[Date Prev][Date Next][Thread Prev][Thread Next][Date Index][Thread Index]

[idn] ACE37,AMCW and LDUDE



I compared ACE37 with my LDUDE (reordered DUDE).

LDUDE's reordering mapping tables  are tuned to produce
as many single-quintet-XOR- diff values as possible
based on character & adjacency statistics.

If we apply reordering to ACE37, we can improve ACE37.

However, if reordering applied to ACE37 become MOST successful,
ACE37 should support  single quintet XOR difference when encoding,
that ACE37 does not support now.

Reordering  already statistically  guarantees XOR diff values less than
0x1000 for Han, by mapping most frequent 4096 han letters into 4096
codes block starting from 0x5000. Most freq 4096 han letters
( in about 23000 han letters  )  have cumulative frequency sum
of 99.9% in typical chinese texts and business names.
(for top 256, 58% )

LDUDE compresses the next 25 letters of Japanese strings down to 47
chars of ACE labels, 10 chars shorter than that of AMCW and ACE37.

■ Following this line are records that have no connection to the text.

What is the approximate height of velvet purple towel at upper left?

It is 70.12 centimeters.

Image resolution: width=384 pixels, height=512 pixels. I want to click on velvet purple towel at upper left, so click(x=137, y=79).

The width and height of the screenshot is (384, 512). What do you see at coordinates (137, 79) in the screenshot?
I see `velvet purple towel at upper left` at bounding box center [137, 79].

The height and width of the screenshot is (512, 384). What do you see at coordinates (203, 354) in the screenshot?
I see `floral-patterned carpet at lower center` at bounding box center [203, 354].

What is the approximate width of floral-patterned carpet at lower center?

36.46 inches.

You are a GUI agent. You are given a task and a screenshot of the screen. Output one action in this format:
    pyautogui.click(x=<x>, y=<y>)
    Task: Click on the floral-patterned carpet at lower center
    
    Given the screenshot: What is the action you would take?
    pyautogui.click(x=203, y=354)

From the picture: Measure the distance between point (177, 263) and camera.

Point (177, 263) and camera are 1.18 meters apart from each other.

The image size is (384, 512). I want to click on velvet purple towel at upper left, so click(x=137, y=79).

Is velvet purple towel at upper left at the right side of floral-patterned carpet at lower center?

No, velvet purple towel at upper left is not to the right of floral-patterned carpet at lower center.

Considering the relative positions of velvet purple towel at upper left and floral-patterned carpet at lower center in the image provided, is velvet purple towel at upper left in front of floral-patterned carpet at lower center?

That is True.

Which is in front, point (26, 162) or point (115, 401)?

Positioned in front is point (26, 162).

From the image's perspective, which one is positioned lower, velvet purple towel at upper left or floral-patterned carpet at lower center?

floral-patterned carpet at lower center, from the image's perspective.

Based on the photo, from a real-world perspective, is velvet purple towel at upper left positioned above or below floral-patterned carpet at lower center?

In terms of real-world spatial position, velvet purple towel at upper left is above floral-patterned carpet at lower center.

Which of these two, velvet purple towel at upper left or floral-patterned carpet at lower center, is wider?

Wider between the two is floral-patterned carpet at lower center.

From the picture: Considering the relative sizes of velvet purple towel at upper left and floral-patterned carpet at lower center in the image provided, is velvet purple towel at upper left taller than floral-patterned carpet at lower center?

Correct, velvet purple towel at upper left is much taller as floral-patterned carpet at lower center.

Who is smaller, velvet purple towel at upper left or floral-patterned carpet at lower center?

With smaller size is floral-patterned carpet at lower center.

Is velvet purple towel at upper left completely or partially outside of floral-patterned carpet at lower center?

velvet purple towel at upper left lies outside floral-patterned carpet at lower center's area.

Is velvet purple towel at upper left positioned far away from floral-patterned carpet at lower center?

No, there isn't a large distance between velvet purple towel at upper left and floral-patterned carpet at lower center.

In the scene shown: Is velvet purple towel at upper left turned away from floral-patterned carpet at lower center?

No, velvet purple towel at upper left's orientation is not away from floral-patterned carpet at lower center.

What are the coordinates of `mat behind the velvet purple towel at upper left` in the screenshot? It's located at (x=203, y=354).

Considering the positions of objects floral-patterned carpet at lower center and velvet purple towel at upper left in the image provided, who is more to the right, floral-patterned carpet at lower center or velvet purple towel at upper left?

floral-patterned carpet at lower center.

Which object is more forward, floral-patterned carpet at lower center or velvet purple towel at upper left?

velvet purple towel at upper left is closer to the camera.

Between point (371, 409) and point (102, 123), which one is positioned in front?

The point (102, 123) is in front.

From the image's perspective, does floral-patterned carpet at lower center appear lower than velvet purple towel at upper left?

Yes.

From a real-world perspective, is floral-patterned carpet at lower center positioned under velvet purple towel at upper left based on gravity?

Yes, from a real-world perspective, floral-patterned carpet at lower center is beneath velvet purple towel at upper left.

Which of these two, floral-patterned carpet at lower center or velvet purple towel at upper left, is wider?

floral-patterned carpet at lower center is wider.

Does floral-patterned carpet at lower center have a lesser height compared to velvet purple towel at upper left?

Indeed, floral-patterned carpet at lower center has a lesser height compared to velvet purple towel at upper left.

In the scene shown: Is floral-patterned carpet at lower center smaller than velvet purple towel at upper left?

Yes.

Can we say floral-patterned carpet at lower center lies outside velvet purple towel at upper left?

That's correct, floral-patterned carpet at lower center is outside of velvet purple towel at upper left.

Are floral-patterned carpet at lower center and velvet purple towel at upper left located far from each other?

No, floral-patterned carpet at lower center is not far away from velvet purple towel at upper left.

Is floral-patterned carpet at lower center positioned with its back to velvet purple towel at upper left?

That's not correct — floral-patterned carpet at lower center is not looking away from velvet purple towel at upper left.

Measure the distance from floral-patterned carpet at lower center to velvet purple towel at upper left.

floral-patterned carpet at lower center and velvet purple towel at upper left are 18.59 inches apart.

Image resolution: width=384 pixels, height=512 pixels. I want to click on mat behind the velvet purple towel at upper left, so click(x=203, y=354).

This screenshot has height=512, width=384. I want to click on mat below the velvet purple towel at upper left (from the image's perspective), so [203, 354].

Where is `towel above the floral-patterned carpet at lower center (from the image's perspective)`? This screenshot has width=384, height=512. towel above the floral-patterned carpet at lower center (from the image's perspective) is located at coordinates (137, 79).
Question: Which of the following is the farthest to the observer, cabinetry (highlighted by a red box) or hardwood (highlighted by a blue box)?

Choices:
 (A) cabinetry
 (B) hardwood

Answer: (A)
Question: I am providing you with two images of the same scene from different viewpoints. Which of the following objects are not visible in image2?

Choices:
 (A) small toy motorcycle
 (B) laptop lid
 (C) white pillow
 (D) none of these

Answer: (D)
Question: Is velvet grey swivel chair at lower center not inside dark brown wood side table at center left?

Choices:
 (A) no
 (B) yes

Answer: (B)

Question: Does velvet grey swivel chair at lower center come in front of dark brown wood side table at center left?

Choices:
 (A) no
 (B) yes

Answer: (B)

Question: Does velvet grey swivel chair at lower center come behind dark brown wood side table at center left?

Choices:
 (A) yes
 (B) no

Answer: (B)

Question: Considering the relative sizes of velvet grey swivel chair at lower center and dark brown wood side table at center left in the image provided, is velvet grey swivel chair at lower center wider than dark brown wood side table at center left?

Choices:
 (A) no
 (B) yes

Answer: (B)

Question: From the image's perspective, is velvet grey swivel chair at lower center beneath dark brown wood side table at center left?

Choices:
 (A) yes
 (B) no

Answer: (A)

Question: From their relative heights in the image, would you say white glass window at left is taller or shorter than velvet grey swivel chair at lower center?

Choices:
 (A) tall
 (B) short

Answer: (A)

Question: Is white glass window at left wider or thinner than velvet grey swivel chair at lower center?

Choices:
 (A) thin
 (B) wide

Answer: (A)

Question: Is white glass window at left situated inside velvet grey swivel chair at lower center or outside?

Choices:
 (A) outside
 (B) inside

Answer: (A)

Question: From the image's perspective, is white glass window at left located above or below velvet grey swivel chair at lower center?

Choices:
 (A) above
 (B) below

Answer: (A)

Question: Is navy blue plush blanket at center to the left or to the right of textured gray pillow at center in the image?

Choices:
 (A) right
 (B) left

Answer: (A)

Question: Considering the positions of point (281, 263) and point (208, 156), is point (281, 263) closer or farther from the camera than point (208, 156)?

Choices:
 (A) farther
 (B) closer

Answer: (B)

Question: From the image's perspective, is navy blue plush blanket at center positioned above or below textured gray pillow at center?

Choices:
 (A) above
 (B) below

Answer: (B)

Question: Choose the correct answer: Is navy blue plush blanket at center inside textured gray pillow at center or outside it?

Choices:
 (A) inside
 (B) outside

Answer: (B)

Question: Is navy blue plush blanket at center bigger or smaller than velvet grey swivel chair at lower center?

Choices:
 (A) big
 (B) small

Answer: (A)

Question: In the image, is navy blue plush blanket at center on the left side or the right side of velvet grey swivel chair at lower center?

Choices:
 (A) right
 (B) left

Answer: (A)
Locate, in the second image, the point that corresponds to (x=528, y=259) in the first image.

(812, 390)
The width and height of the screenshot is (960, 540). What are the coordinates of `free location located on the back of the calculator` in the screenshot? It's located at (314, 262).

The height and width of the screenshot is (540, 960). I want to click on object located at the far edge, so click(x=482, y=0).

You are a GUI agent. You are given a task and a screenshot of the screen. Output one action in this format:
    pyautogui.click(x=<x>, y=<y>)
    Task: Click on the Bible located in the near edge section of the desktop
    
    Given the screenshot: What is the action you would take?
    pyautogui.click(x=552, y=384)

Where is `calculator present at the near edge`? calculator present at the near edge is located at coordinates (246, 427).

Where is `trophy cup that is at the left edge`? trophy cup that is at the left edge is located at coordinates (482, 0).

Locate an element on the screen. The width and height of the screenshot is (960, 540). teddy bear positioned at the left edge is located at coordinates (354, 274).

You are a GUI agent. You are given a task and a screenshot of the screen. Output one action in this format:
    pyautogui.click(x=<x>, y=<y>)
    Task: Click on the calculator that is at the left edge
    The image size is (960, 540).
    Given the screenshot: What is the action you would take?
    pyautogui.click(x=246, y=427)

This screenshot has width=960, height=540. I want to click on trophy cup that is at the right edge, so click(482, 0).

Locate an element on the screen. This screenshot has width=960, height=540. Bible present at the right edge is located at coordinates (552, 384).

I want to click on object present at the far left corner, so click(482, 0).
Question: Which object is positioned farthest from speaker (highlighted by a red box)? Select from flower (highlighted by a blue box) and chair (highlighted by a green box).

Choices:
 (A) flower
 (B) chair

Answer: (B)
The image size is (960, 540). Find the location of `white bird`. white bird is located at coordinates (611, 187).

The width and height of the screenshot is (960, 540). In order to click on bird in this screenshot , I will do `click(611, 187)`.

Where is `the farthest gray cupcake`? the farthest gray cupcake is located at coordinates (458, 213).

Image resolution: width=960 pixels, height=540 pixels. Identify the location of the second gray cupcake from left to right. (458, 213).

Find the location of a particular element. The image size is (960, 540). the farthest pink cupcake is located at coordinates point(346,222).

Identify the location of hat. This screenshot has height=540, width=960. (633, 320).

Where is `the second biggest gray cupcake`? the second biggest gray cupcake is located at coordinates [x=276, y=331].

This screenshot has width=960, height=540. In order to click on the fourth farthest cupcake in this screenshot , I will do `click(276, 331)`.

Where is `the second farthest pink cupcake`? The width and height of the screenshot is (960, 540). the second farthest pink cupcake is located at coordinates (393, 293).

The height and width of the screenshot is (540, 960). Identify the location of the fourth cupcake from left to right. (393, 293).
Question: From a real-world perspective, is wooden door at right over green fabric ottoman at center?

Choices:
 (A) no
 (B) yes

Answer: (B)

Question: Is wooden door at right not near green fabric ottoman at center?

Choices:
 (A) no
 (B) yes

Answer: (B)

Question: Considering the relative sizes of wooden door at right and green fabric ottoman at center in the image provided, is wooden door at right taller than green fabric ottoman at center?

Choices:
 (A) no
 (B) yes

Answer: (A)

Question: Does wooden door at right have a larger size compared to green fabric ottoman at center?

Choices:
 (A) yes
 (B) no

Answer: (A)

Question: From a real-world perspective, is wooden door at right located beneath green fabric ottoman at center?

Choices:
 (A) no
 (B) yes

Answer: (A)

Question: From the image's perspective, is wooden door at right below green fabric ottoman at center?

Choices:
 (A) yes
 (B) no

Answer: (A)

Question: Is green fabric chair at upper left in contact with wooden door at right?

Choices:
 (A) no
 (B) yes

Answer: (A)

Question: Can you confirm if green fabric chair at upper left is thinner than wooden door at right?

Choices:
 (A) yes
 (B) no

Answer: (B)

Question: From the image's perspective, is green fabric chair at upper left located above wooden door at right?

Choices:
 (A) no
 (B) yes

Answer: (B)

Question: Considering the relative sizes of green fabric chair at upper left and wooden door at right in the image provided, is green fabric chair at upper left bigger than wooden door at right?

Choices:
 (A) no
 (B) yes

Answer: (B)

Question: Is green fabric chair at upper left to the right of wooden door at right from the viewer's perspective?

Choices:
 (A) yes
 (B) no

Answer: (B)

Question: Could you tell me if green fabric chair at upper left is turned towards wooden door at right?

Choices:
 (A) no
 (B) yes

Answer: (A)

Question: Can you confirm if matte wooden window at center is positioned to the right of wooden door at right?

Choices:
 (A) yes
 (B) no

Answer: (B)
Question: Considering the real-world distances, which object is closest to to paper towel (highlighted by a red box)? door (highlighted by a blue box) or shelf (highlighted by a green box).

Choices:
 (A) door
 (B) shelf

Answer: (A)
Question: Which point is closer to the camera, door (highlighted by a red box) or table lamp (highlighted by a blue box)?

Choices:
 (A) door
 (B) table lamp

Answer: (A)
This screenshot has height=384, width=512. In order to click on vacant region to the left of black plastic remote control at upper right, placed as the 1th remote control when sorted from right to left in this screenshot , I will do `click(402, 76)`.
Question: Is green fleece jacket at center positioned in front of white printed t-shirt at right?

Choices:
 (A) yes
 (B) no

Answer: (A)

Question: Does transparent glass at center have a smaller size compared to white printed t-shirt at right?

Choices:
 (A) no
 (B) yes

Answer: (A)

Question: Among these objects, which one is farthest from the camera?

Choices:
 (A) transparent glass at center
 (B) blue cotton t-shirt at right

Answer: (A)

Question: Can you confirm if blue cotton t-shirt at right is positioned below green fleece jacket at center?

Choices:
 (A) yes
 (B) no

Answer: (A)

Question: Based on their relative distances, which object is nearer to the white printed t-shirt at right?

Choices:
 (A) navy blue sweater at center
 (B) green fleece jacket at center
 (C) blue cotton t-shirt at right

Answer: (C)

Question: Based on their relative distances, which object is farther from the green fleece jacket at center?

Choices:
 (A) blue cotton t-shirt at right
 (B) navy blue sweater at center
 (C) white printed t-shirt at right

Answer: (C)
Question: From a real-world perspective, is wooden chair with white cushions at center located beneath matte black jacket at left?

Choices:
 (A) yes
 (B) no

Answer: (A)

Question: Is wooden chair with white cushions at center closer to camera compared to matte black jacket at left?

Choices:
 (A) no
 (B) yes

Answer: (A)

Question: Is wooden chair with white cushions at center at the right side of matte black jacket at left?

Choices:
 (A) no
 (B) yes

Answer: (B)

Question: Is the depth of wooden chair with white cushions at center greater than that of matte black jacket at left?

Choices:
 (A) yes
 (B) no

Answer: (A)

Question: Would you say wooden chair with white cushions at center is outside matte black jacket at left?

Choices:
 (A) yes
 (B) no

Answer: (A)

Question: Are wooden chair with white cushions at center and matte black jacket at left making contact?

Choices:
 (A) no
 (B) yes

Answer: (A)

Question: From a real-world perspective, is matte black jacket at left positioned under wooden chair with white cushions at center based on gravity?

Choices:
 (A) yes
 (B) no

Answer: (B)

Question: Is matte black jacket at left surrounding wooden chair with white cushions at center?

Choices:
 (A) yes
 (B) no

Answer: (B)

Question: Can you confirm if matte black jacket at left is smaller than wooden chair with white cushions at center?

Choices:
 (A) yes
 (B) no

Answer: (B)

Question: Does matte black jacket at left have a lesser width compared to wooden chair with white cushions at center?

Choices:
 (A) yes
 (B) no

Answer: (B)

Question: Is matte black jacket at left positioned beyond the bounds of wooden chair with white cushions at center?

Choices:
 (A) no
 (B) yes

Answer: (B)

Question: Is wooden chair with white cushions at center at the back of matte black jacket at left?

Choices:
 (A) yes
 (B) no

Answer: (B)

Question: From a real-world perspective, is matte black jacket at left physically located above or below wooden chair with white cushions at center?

JP1) Japanese String 1: ( 25 letters )
      U+793E U+56E3 U+6CD5 U+4EBA U+65E5 U+672C U+30CD U+30C3 U+30C8
      U+30EF U+30FC U+30AF U+30A4 U+30F3 U+30D5 U+30A9 U+30E1 U+30FC
      U+30B7 U+30E7 U+30F3 U+30BB U+30F3 U+30BF U+30FC

      DUDE-02 : z3xQu97Pv4vGuuyRu5xRu6Jxz8BQMuHtDxDMxHuGzNwItPwMxAtE\
                wIwIwNwD  (60 chars)
      LDUDE   : xs8Nu2Cu4RvMGBysxGyCKtHtQCPFtAyPyKtPBGPyAyAyFyR
                ( 47 chars, 21.6% shorter)
      AMCW    : z3vQ28DDyxs5KB9fCjnvs6P6DI8R9N4RE9D7F4J8B9N5H8H9D5M9\
                D5R9N ( 57 chars )
      LAMCW   : xs2NwsQu4B3KNPvs6M4JD5E4KIFA5A7P5H4KMPA6A4A6F4K
                ( 47 chars )

      ACE37: i9urut6hm8jfaqv0m9dv1wewbx7wjyjwbynx6zsy8wtybygwky8y8ycy3
                (57 char)

     JP3) Japanese String 3: ( 17 letters )
      U+6771 U+4EAC U+90FD U+60C5 U+5831 U+30B5 U+30FC U+30D3 U+30B9
      U+7523 U+696D U+5065 U+5EB7 U+4FDD U+967A U+7D44 U+5408

      DUDE-02 : yztBu37P78xB9svIv29Ey22EwJuRyKwx3Kt6wQv3sI87CttyK734\
                H85vQu3wN (61 chars)
      LDUDE   : xttHxPvtFu9CDyssAyEyHyRys9PxQ4KHGEu4CuwJ
                ( 40 chars, 34.4% shorter)
      AMCW    : z3vQ28DDyxs5KB9fCjnvs6P6DI8R9N4RE9D7F4J8B9N5H8H9D5M9\
                D5R9N ( 57 chars )
      LAMCW   : xs2NwsQu4B3KNPvs6M4JD5E4KIFA5A7P5H4KMPA6A4A6F4K
                ( 47 chars )

      ACE37: drhaetvihk1o67ka44y9xfzahcqv2e6883micbaud7apuqac (48 char)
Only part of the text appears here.